El Barça prepara una ofensiva final por Jorge Salinas, uno de los laterales izquierdos con mayor proyección del fútbol español. La propuesta que llegará al Racing incluirá seis millones de euros fijos, una cantidad adicional en variables y la cesión de algún jugador azulgrana. El objetivo es cerrar una operación que lleva semanas trabajándose sin aceptar los dieciséis millones de su cláusula.
La dirección deportiva considera que Salinas tiene condiciones para convertirse en un futbolista importante, pero también recuerda que todavía no ha debutado en Primera División. Por eso Deco quiere pagar un precio acorde con su experiencia actual, aunque introduciendo incentivos que permitan al Racing aumentar el ingreso si el defensa progresa, juega partidos y termina consolidándose en el Barça.
Seis millones, variables y una cesión
La fórmula busca acercar dos posiciones todavía alejadas. El Racing defiende que Salinas vale dieciséis millones después del ascenso y no quiere desprenderse fácilmente de uno de sus grandes activos. El Barça, en cambio, entiende que pagar esa cifra completa por un jugador de diecinueve años y sin experiencia en la máxima categoría supondría asumir un riesgo excesivo.
Incluir una cesión puede ser la llave. El Racing busca reforzar varias posiciones para competir en Primera y ha mostrado interés en jóvenes azulgranas que necesitan minutos.

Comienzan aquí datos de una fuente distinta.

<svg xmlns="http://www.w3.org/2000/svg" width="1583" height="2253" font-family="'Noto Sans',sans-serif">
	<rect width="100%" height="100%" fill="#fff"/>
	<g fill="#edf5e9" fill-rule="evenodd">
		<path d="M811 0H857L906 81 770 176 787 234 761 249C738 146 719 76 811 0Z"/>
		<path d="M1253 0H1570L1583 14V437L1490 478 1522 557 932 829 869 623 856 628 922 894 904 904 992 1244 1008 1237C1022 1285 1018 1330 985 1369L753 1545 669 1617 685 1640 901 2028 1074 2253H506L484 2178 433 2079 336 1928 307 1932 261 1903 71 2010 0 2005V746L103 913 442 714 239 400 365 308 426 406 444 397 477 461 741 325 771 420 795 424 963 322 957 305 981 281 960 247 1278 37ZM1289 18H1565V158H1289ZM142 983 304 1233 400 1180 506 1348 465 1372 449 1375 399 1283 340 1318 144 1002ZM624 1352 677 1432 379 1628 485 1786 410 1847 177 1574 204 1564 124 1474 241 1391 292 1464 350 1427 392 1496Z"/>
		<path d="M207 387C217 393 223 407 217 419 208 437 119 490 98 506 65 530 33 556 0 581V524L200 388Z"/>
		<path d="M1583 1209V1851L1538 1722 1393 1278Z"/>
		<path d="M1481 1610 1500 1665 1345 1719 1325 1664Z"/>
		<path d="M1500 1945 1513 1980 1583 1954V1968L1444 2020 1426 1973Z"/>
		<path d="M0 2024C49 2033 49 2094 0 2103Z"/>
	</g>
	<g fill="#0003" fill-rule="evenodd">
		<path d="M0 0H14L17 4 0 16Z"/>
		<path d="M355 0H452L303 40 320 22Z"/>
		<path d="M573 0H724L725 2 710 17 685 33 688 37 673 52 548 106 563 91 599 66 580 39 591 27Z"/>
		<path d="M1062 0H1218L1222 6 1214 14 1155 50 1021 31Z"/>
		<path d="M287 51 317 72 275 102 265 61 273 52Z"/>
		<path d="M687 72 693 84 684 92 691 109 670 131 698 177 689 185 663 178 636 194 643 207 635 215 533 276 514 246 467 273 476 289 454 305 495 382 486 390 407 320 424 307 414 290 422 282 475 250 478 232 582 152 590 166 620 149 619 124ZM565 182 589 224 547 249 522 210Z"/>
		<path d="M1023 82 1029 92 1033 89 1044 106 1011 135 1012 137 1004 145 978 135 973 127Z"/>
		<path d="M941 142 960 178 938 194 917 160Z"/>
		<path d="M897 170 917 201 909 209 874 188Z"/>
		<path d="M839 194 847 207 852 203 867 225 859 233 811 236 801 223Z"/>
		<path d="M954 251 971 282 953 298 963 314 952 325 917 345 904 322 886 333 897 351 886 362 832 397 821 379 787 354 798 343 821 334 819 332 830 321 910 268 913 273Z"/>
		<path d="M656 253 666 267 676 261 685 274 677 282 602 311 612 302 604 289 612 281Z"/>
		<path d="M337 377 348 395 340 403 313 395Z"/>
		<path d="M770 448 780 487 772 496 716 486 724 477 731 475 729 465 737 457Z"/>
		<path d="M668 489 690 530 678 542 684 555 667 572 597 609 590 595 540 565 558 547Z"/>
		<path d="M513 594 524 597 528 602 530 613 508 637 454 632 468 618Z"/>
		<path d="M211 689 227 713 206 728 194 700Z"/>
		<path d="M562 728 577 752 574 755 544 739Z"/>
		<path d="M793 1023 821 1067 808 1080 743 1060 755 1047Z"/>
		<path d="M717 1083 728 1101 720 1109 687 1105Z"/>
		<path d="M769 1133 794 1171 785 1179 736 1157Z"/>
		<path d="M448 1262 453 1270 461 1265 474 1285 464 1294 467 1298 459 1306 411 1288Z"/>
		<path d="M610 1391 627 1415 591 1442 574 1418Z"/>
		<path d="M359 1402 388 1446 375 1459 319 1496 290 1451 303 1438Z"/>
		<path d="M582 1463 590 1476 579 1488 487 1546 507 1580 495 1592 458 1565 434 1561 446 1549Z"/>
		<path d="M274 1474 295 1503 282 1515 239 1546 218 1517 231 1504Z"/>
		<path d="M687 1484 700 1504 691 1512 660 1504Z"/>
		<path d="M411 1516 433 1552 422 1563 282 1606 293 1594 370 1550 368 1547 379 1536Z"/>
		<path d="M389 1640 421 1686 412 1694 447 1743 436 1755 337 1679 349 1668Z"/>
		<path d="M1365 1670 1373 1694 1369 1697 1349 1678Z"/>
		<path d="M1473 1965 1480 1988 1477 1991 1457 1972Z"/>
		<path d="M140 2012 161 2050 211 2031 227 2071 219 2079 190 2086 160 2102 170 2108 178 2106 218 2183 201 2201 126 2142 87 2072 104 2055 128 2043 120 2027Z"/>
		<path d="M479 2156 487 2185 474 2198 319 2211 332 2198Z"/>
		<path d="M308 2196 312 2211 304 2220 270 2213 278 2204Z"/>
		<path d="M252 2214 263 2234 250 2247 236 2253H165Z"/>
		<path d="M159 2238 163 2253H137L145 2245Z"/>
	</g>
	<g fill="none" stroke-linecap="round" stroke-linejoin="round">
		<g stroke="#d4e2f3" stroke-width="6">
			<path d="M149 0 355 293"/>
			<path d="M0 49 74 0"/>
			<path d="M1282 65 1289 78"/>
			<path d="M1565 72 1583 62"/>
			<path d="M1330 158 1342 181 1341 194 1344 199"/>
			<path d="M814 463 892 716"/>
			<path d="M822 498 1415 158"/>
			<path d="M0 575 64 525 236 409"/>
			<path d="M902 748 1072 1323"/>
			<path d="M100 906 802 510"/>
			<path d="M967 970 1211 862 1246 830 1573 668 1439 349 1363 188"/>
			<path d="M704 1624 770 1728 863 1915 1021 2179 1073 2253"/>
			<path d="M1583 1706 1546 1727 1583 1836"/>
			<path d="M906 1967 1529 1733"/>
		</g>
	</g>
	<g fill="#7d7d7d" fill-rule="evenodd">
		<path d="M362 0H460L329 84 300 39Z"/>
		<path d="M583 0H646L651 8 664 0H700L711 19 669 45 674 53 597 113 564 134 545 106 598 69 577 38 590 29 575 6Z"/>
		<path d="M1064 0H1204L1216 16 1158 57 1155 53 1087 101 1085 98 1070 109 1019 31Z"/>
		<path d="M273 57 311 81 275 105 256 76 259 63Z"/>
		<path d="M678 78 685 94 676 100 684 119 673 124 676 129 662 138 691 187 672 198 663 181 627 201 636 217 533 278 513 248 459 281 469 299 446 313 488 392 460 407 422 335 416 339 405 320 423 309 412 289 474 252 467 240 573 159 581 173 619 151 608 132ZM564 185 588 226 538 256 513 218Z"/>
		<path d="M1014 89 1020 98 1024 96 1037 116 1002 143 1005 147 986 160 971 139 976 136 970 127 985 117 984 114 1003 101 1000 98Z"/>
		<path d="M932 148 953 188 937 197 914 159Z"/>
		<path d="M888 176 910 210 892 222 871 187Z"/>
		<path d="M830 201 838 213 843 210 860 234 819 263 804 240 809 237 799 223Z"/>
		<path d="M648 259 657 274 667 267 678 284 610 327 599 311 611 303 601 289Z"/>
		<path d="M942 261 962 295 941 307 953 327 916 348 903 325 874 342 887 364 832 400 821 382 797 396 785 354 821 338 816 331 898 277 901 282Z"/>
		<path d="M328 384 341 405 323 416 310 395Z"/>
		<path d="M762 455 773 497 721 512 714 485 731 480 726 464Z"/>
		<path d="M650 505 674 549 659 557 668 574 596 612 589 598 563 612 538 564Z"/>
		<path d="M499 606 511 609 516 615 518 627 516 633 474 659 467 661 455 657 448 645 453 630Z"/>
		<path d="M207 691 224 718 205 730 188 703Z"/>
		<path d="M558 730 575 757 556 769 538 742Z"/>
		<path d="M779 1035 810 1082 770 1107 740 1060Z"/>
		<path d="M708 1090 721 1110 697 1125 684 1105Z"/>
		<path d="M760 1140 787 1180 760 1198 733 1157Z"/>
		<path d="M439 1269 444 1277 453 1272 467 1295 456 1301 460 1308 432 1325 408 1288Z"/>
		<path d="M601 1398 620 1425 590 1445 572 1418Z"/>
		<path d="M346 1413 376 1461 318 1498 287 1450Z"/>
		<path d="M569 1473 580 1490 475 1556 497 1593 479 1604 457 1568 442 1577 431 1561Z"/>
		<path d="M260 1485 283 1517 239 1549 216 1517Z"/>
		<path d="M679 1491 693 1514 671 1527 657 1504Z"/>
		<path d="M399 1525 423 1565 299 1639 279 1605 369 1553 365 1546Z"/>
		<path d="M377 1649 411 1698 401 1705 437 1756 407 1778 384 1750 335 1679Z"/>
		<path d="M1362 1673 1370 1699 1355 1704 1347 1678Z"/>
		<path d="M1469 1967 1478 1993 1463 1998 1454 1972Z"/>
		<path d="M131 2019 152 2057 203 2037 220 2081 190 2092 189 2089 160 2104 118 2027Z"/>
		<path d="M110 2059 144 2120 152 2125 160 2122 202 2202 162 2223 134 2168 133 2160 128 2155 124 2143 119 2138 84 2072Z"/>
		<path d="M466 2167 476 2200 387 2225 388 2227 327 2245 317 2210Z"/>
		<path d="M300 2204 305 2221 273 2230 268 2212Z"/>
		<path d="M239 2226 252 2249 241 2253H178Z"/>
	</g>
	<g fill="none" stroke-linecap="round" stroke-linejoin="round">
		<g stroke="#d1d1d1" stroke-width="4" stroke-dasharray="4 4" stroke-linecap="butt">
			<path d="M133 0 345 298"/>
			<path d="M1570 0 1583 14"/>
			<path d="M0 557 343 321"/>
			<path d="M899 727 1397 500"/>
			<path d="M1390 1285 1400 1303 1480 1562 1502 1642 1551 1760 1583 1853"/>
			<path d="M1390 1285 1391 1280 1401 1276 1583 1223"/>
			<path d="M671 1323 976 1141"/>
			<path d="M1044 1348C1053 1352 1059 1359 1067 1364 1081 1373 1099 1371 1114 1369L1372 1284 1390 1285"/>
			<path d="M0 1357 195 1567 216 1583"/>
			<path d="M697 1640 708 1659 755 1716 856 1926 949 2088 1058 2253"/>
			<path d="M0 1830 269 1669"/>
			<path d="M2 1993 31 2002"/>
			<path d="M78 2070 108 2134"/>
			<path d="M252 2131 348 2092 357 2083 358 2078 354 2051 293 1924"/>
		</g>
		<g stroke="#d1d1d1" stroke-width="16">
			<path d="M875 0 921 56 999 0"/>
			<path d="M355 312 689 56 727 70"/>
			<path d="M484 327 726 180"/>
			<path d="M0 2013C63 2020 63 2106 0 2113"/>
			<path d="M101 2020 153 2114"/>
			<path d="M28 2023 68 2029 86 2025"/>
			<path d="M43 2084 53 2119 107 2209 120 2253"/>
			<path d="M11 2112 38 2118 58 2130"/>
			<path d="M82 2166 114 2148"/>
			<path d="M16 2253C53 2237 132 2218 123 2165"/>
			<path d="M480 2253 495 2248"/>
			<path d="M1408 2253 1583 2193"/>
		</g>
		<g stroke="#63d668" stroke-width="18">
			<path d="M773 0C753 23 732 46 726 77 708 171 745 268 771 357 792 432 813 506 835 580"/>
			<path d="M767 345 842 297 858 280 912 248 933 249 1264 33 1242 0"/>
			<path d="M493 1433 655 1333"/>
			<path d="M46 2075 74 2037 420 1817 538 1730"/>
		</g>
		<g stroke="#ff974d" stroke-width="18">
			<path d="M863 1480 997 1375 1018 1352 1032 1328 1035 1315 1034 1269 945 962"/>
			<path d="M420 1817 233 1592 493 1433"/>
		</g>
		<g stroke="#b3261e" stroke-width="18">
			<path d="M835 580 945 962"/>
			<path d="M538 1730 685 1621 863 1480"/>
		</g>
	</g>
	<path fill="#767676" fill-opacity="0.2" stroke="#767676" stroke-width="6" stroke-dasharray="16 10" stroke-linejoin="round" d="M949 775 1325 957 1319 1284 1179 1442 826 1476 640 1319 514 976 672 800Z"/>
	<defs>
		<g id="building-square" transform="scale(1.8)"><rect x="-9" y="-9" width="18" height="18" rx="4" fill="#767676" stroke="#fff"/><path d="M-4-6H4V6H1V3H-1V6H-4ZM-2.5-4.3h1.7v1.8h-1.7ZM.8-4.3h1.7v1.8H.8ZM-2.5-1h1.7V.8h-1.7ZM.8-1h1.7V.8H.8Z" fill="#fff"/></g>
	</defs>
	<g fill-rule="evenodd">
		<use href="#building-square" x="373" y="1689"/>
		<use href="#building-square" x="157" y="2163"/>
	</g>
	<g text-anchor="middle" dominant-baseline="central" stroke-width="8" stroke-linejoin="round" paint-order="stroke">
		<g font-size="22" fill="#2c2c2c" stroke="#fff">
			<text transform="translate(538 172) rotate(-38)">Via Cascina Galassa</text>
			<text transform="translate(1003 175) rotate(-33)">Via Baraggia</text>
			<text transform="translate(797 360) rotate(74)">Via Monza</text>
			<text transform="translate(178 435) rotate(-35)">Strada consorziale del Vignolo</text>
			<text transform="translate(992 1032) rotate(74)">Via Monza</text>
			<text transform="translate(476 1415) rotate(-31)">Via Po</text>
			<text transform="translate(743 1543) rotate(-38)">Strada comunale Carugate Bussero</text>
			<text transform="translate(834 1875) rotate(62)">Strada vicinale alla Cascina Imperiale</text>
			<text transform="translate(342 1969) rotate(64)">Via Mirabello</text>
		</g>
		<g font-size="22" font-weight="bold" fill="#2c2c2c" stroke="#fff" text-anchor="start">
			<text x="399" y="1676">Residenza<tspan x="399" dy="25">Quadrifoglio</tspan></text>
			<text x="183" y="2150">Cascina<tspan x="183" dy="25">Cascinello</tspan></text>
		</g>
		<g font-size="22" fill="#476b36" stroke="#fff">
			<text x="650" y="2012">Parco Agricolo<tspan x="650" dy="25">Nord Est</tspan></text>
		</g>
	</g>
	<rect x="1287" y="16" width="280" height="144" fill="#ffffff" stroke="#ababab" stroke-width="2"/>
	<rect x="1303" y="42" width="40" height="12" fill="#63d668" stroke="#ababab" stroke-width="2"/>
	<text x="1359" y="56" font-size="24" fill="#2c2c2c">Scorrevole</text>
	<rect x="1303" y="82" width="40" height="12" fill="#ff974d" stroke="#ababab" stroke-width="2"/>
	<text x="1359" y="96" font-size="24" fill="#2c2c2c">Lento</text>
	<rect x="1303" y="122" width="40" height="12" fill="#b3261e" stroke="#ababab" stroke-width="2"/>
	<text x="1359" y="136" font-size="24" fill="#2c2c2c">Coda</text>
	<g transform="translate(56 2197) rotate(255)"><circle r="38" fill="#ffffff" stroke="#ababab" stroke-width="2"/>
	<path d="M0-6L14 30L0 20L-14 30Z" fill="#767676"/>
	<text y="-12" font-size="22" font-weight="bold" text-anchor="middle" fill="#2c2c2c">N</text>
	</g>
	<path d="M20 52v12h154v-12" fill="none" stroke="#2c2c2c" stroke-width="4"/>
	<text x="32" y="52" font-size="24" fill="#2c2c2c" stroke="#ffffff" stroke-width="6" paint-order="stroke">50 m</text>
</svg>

Jofre Torrents aparece como una posibilidad especialmente atractiva, aunque la operación podría incorporar otro canterano. De esta manera, el club cántabro recibiría dinero, variables futuras y un futbolista preparado para ayudar inmediatamente.
De la Fuente ya sigue su progresión
Salinas ha crecido como lateral izquierdo, aunque también puede actuar como central por su físico, juego aéreo y contundencia. Su rendimiento con el Racing y las categorías inferiores de España lo ha colocado bajo seguimiento de los técnicos federativos. Luis de la Fuente observa a jóvenes capaces de incorporarse al siguiente ciclo y el defensa cántabro figura entre los perfiles con margen para llegar.
El jugador prioriza la posibilidad de fichar por el Barça, pero existen otros clubes pendientes de su situación. Esa competencia obliga a Deco a presentar una propuesta definitiva sin entrar en una subasta. Los seis millones fijos, las variables y una cesión representan el último intento por convencer al Racing. El Barça cree que paga un precio justo por su presente y deja abierta una compensación mayor por su futuro. Ahora la decisión corresponde al club cántabro: aceptar una fórmula flexible o mantener su exigencia de cobrar íntegramente la cláusula. La respuesta definirá el futuro inmediato del jugador.